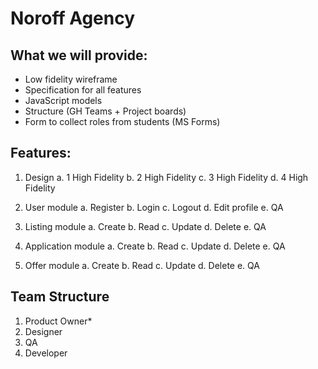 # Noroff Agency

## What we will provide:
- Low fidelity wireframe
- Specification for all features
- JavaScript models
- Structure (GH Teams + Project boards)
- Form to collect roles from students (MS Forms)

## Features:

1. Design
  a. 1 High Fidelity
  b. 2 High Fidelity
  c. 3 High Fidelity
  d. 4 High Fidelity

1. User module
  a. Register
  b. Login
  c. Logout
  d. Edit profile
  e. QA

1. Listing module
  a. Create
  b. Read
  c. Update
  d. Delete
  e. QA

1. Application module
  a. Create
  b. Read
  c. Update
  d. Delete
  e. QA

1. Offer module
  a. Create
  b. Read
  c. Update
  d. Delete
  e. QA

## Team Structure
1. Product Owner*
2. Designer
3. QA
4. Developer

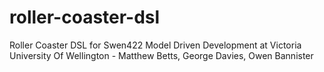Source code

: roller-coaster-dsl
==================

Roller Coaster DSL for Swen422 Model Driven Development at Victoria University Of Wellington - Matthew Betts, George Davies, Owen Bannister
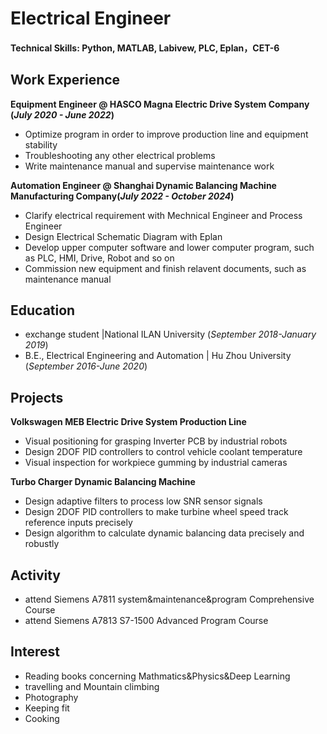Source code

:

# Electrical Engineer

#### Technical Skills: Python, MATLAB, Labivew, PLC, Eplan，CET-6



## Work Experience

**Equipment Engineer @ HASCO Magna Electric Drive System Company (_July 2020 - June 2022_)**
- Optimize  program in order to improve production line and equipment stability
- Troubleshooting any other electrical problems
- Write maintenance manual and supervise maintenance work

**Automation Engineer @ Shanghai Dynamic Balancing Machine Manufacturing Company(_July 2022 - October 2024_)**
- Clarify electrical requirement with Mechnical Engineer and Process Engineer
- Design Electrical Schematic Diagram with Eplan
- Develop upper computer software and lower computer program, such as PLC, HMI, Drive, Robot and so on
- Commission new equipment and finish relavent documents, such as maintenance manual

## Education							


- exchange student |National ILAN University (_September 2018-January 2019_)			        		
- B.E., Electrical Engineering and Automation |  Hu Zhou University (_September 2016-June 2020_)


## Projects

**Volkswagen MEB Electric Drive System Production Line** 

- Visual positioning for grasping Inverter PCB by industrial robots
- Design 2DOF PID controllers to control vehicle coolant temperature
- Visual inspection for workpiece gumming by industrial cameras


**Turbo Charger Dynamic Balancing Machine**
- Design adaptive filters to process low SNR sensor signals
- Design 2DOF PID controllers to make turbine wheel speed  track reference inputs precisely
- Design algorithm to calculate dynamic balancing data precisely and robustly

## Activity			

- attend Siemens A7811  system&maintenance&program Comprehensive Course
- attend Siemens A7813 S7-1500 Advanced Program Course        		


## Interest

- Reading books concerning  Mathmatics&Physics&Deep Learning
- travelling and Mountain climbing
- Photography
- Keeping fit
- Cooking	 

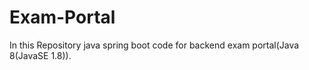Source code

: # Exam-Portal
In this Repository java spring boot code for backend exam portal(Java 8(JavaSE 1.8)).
————————
_Required action:_
Set down all records verbatim, omitting images.

_Output of the task:_
 # Noroff Agency

## What we will provide:
- Low fidelity wireframe
- Specification for all features
- JavaScript models
- Structure (GH Teams + Project boards)
- Form to collect roles from students (MS Forms)

## Features:

1. Design
  a. 1 High Fidelity
  b. 2 High Fidelity
  c. 3 High Fidelity
  d. 4 High Fidelity

1. User module
  a. Register
  b. Login
  c. Logout
  d. Edit profile
  e. QA

1. Listing module
  a. Create
  b. Read
  c. Update
  d. Delete
  e. QA

1. Application module
  a. Create
  b. Read
  c. Update
  d. Delete
  e. QA

1. Offer module
  a. Create
  b. Read
  c. Update
  d. Delete
  e. QA

## Team Structure
1. Product Owner*
2. Designer
3. QA
4. Developer

Source code

: roller-coaster-dsl
==================

Roller Coaster DSL for Swen422 Model Driven Development at Victoria University Of Wellington - Matthew Betts, George Davies, Owen Bannister
Source code

:

# Electrical Engineer

#### Technical Skills: Python, MATLAB, Labivew, PLC, Eplan，CET-6



## Work Experience

**Equipment Engineer @ HASCO Magna Electric Drive System Company (_July 2020 - June 2022_)**
- Optimize  program in order to improve production line and equipment stability
- Troubleshooting any other electrical problems
- Write maintenance manual and supervise maintenance work

**Automation Engineer @ Shanghai Dynamic Balancing Machine Manufacturing Company(_July 2022 - October 2024_)**
- Clarify electrical requirement with Mechnical Engineer and Process Engineer
- Design Electrical Schematic Diagram with Eplan
- Develop upper computer software and lower computer program, such as PLC, HMI, Drive, Robot and so on
- Commission new equipment and finish relavent documents, such as maintenance manual

## Education							


- exchange student |National ILAN University (_September 2018-January 2019_)			        		
- B.E., Electrical Engineering and Automation |  Hu Zhou University (_September 2016-June 2020_)


## Projects

**Volkswagen MEB Electric Drive System Production Line** 

- Visual positioning for grasping Inverter PCB by industrial robots
- Design 2DOF PID controllers to control vehicle coolant temperature
- Visual inspection for workpiece gumming by industrial cameras


**Turbo Charger Dynamic Balancing Machine**
- Design adaptive filters to process low SNR sensor signals
- Design 2DOF PID controllers to make turbine wheel speed  track reference inputs precisely
- Design algorithm to calculate dynamic balancing data precisely and robustly

## Activity			

- attend Siemens A7811  system&maintenance&program Comprehensive Course
- attend Siemens A7813 S7-1500 Advanced Program Course        		


## Interest

- Reading books concerning  Mathmatics&Physics&Deep Learning
- travelling and Mountain climbing
- Photography
- Keeping fit
- Cooking	 

Source code

: # Exam-Portal
In this Repository java spring boot code for backend exam portal(Java 8(JavaSE 1.8)).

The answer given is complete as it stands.